Доминирующей характеристикой американской публики кажется беспристрастность. Они не сидят в судейских креслах, не возмущаются как положительными проступками отсутствием способности передать смысл или расхождением в интерпретации конкретного характера или сцены. Я понимаю, что когда им не нравится спектакль, они просто уходят, так что к концу вечера тишина опустевшего зала дает антрепренерам вердикт более весомый, чем слышимое осуждение. Это не относится к вопросам морали, которые могут быть и здесь, как и везде, быстро осуждены.
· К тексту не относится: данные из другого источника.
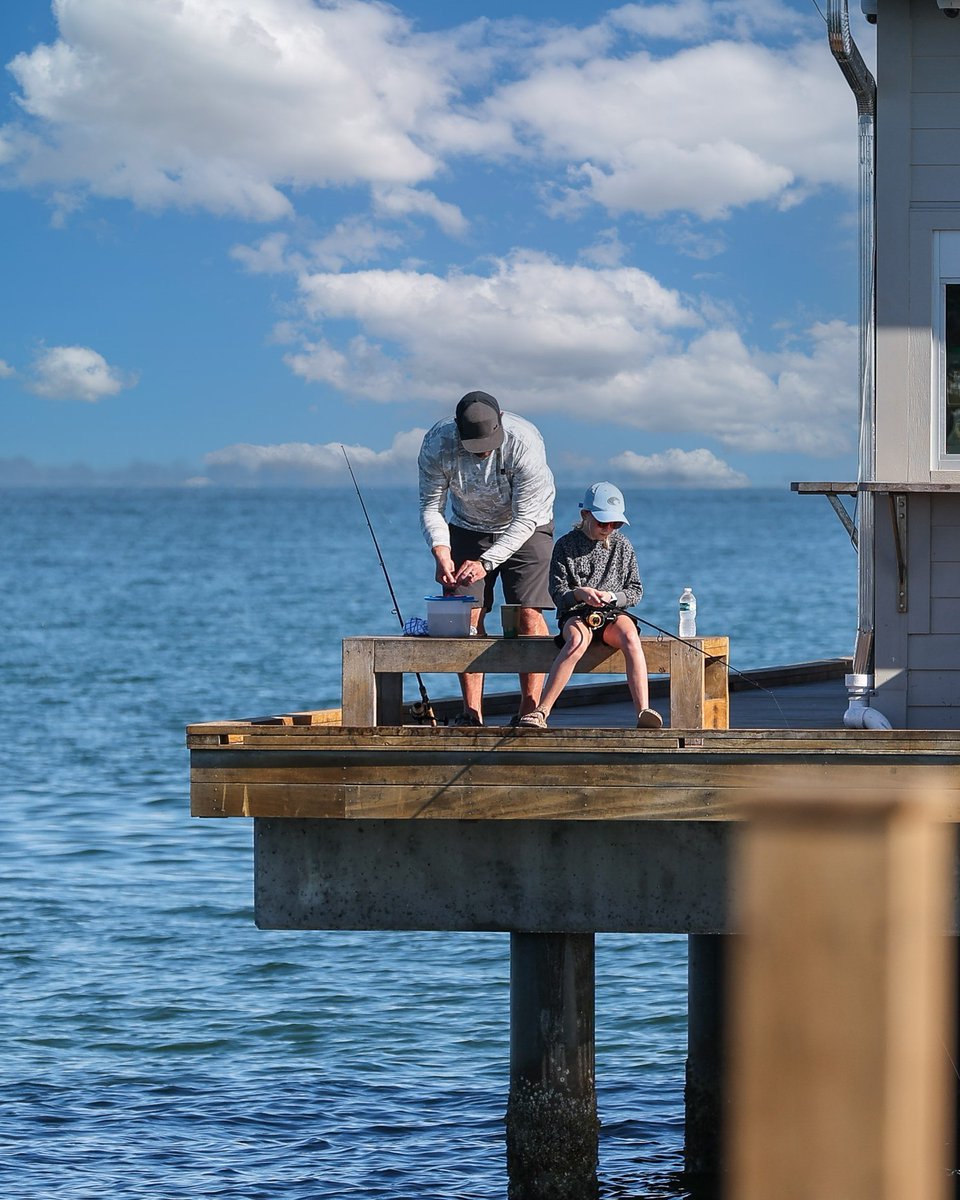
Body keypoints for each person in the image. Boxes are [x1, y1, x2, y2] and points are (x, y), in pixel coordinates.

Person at [418, 391, 555, 726]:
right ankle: (472, 713)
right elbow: (431, 507)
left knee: (527, 612)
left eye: (489, 443)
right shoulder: (437, 443)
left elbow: (525, 519)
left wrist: (486, 563)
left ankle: (530, 709)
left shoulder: (525, 442)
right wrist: (442, 552)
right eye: (474, 446)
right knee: (466, 615)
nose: (482, 451)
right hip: (466, 525)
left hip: (528, 525)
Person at [517, 481, 663, 730]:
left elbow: (635, 591)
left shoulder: (623, 546)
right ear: (585, 515)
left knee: (630, 636)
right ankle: (541, 711)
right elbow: (557, 593)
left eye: (614, 524)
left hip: (612, 614)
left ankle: (643, 711)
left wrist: (613, 598)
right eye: (602, 523)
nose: (608, 529)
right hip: (576, 614)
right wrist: (580, 594)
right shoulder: (565, 545)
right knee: (576, 641)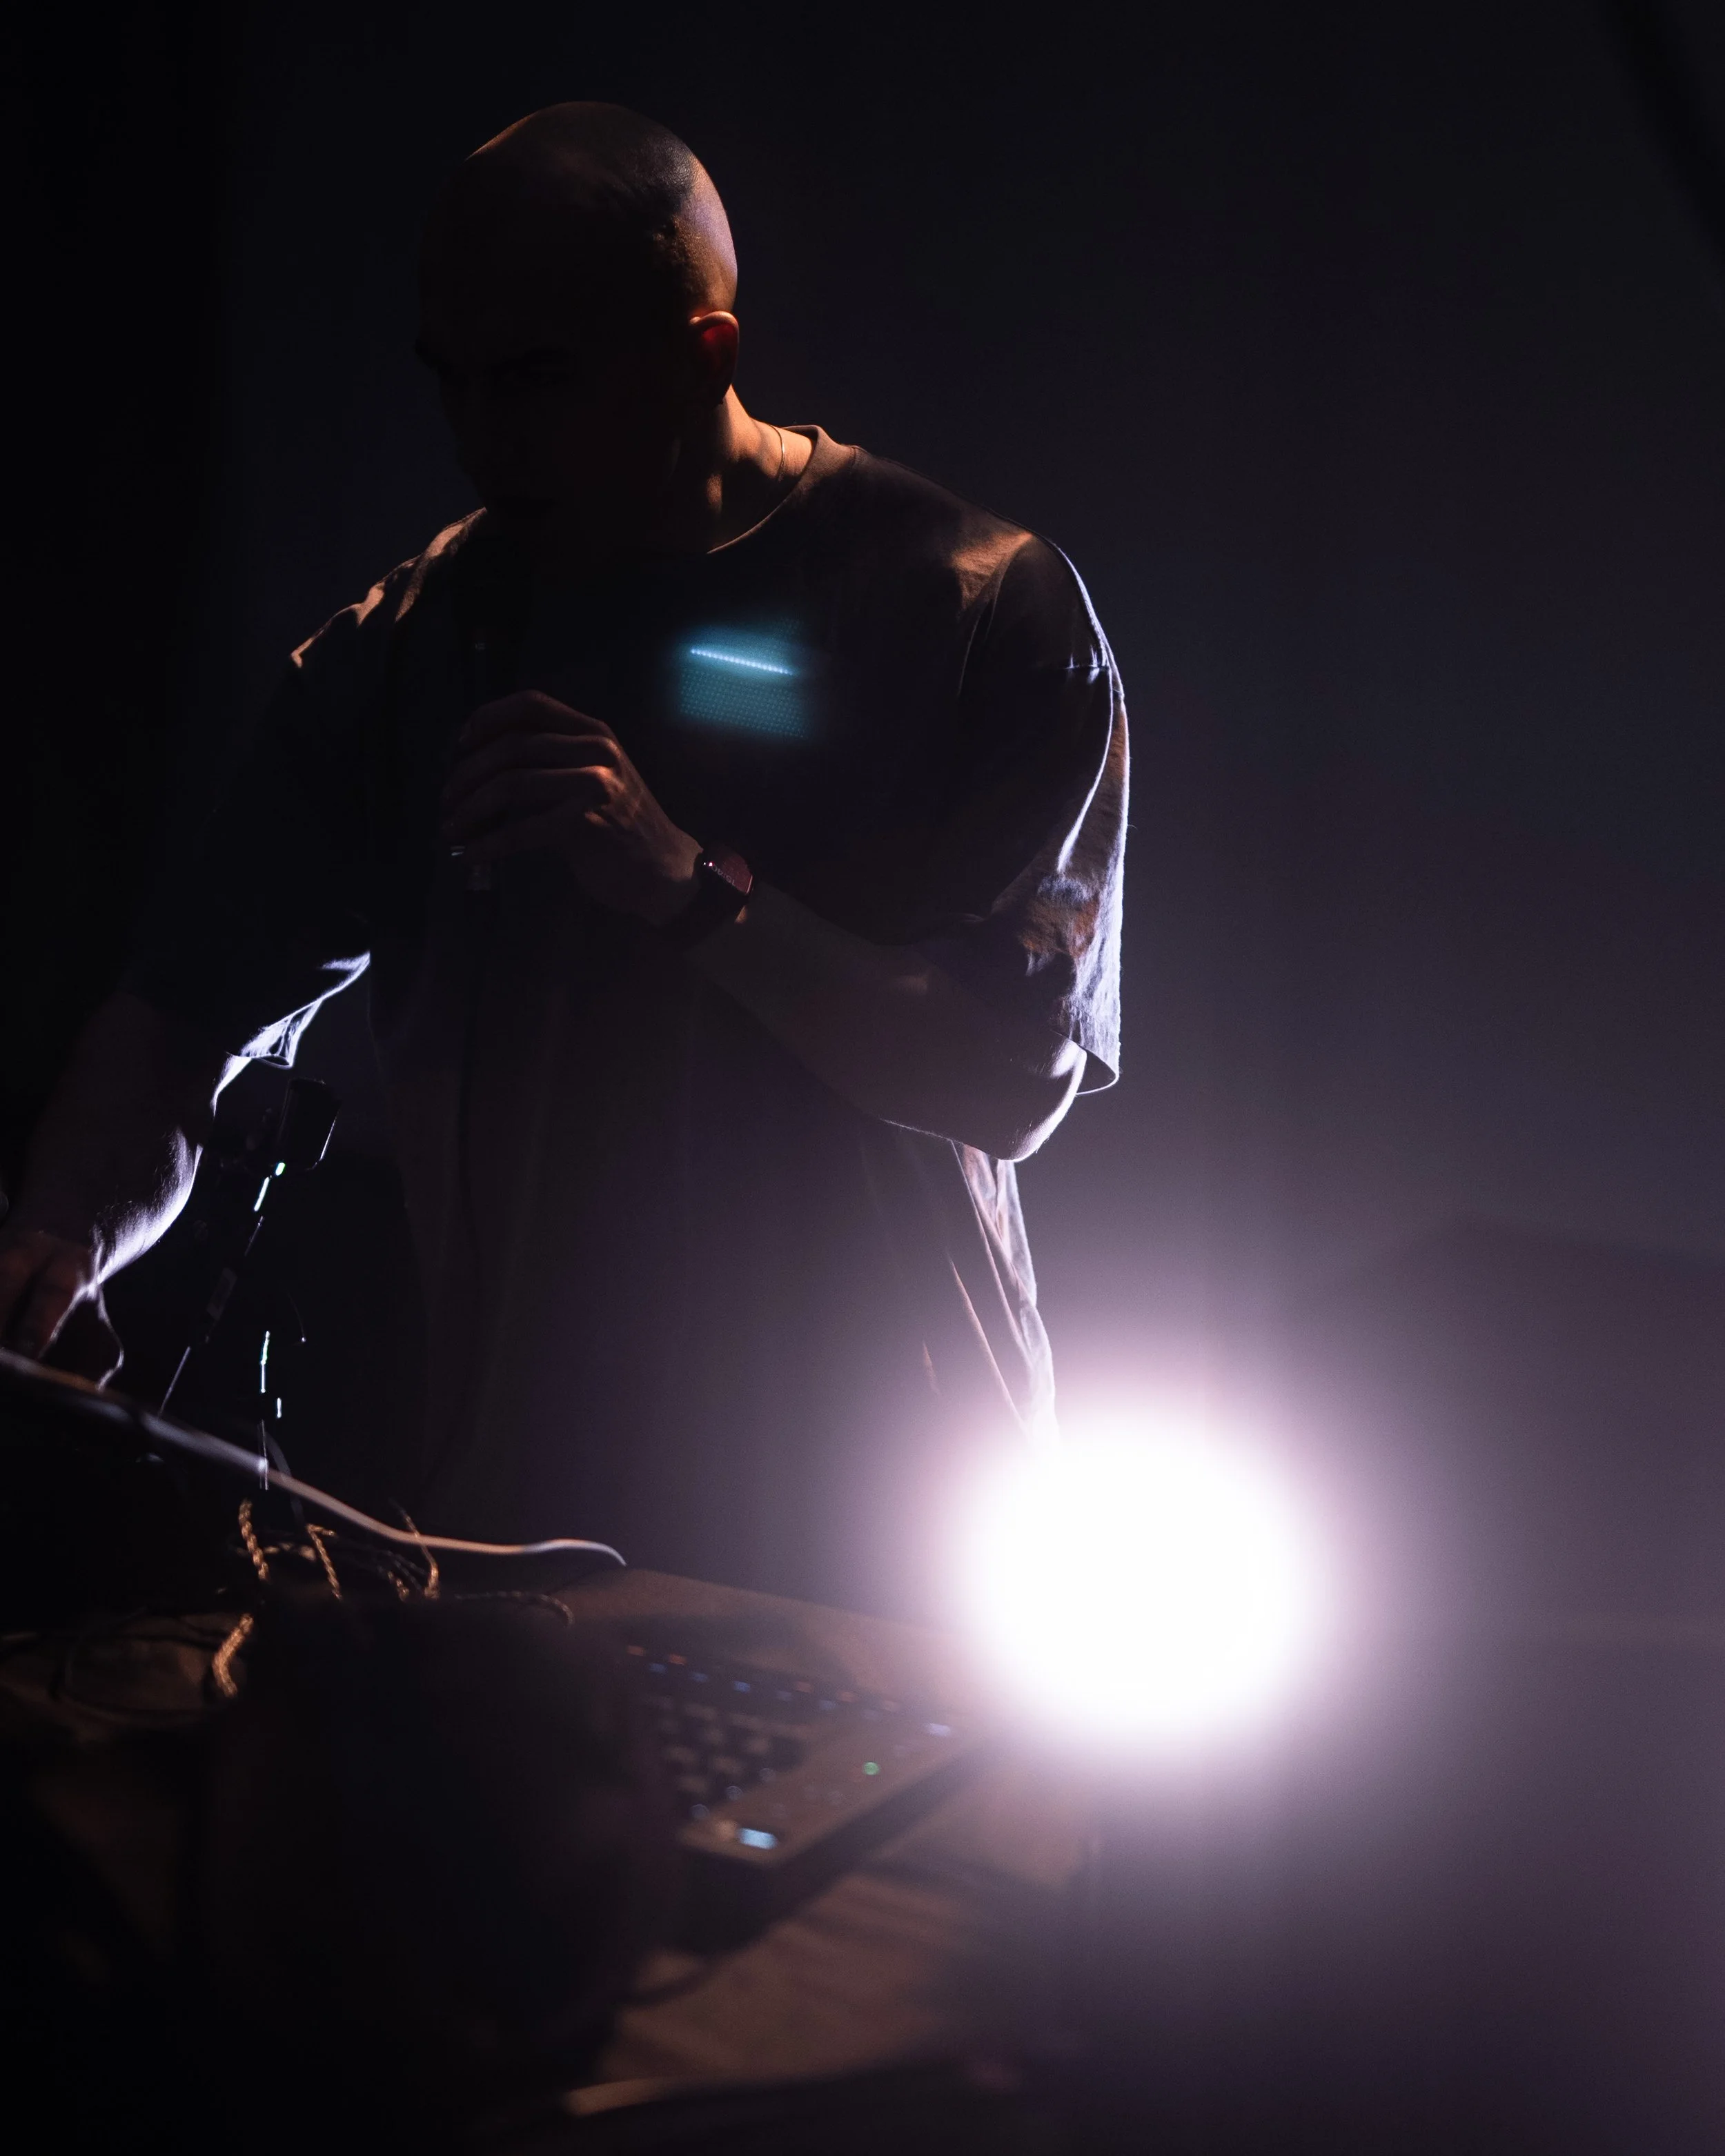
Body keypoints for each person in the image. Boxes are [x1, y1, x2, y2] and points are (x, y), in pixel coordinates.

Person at [0, 103, 1126, 1618]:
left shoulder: (980, 612)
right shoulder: (401, 656)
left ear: (702, 351)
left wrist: (682, 885)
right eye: (449, 381)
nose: (478, 437)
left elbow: (1006, 1077)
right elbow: (182, 1013)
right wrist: (56, 1243)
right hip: (521, 1556)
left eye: (535, 379)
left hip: (894, 1560)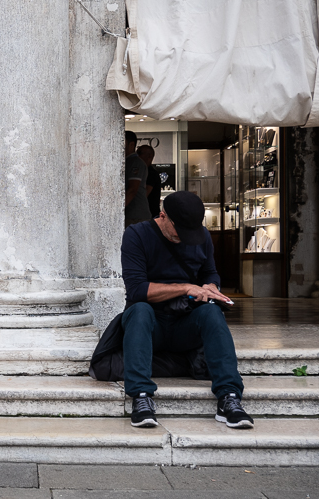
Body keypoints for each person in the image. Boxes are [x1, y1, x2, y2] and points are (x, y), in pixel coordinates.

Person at [120, 191, 253, 429]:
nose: (185, 238)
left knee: (212, 313)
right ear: (163, 216)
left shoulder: (201, 235)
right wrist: (185, 288)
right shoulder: (136, 235)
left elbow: (209, 272)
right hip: (151, 324)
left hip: (185, 322)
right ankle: (141, 397)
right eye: (179, 231)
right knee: (139, 310)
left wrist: (212, 287)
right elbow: (137, 290)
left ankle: (229, 397)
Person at [124, 131, 152, 227]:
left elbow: (132, 190)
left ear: (131, 145)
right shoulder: (126, 161)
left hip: (135, 216)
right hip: (130, 215)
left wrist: (117, 209)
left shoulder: (135, 162)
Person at [137, 145, 161, 219]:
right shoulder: (145, 171)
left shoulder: (151, 173)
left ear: (149, 156)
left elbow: (144, 194)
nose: (137, 156)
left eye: (139, 153)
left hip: (149, 215)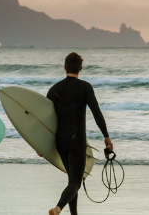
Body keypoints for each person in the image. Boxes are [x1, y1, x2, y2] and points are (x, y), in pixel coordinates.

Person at [46, 52, 114, 215]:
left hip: (60, 142)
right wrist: (106, 136)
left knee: (72, 181)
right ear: (81, 68)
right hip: (77, 142)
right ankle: (58, 208)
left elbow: (45, 120)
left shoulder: (54, 89)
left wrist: (40, 144)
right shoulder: (85, 87)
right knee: (76, 182)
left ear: (65, 67)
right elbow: (97, 113)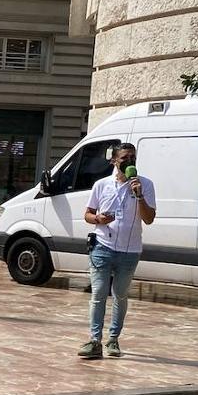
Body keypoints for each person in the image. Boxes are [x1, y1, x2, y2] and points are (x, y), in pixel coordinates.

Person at [79, 142, 156, 360]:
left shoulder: (145, 185)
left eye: (133, 157)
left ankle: (113, 339)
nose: (130, 161)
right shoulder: (101, 185)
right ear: (114, 160)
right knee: (99, 294)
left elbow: (149, 219)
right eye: (125, 158)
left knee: (120, 295)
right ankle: (95, 341)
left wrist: (139, 195)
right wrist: (98, 219)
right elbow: (88, 214)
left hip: (130, 251)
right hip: (102, 246)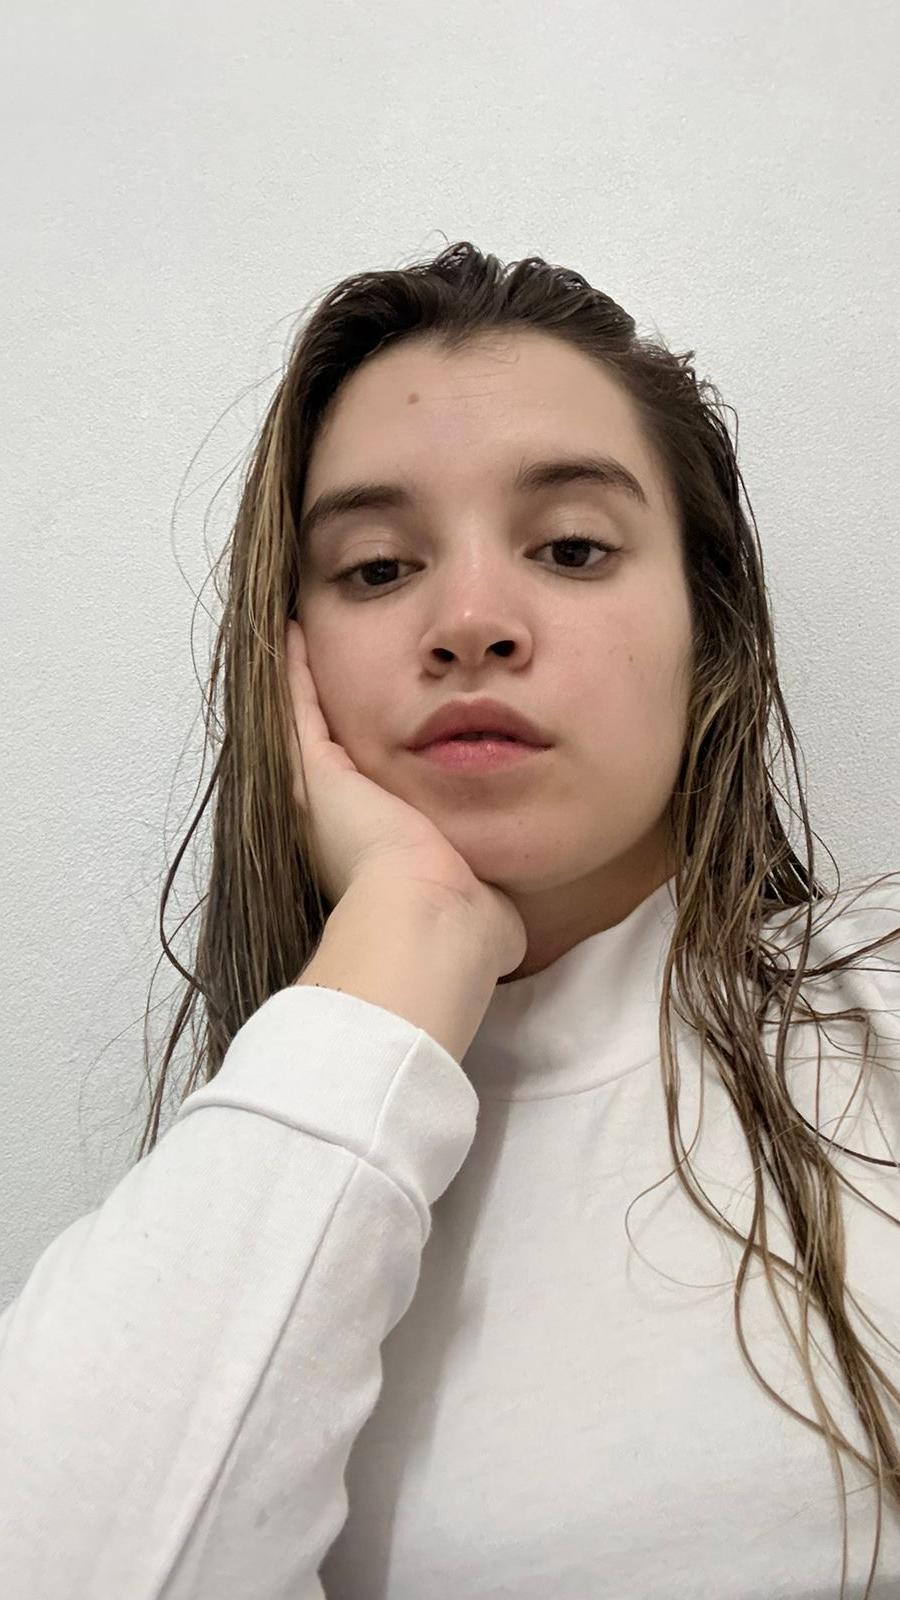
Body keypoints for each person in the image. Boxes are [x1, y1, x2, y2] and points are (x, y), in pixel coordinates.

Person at [2, 242, 899, 1599]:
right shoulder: (265, 1158)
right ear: (288, 660)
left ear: (708, 628)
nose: (470, 622)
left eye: (573, 548)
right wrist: (408, 932)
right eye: (376, 569)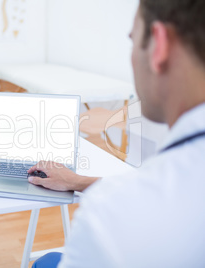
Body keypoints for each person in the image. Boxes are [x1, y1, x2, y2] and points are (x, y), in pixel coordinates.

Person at [29, 0, 205, 267]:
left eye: (133, 40)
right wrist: (77, 181)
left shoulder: (109, 216)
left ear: (159, 46)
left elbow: (137, 195)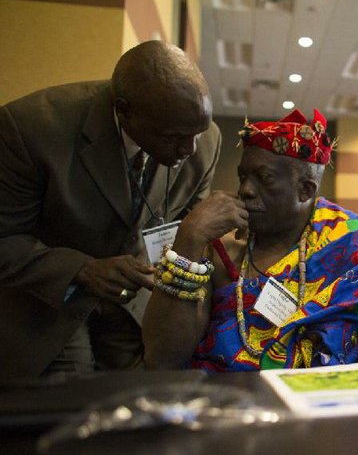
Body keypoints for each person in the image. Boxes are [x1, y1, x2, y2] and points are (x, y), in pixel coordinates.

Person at [142, 108, 358, 371]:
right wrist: (189, 237)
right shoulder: (220, 250)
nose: (245, 190)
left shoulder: (356, 240)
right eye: (243, 176)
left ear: (306, 189)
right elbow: (163, 358)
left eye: (264, 179)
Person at [0, 41, 221, 378]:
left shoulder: (204, 140)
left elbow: (180, 228)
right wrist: (82, 270)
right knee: (71, 411)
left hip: (134, 312)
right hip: (48, 309)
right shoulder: (30, 129)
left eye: (196, 134)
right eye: (174, 136)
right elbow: (5, 237)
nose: (189, 149)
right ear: (124, 110)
На эту тему я привожу исключительно свидетельства других, ибо мне посчастливилось видеть нашу публику сидящей до самого опускания занавеса. Опять же, со стороны публики существует доброе чувство к актеру как к личности, особенно если он не совсем чужой, что, полагаю, является частью того признания индивидуальности, которое является столь поразительной чертой американской жизни и обычаев. Многие актеры привычно собирают часть своей аудитории не вследствие художественных достоинств, не из-за способности возбуждать или вызывать эмоции, а просто потому, что в их личности есть что-то, что им нравится. Этот дух живо напоминает мне историю, рассказанную об антрепренере одного из старых «округов», который в качестве причины для продолжения контракта с невозможно плохим актером привел то, что «он был добр к своей матери». Полное наслаждение публики — еще один момент, который стоит отметить. Они не только быстро понимают и ценят, но, кажется, получают искреннее удовольствие от выражения одобрения. Американская публика не уступает в быстроте и полноте понимания ни одной из тех, что я видел до сих пор, и ни одному актеру не нужно бояться сделать свое самое сильное или самое тонкое усилие, ибо оно обязательно получит мгновенное и полное признание с их стороны.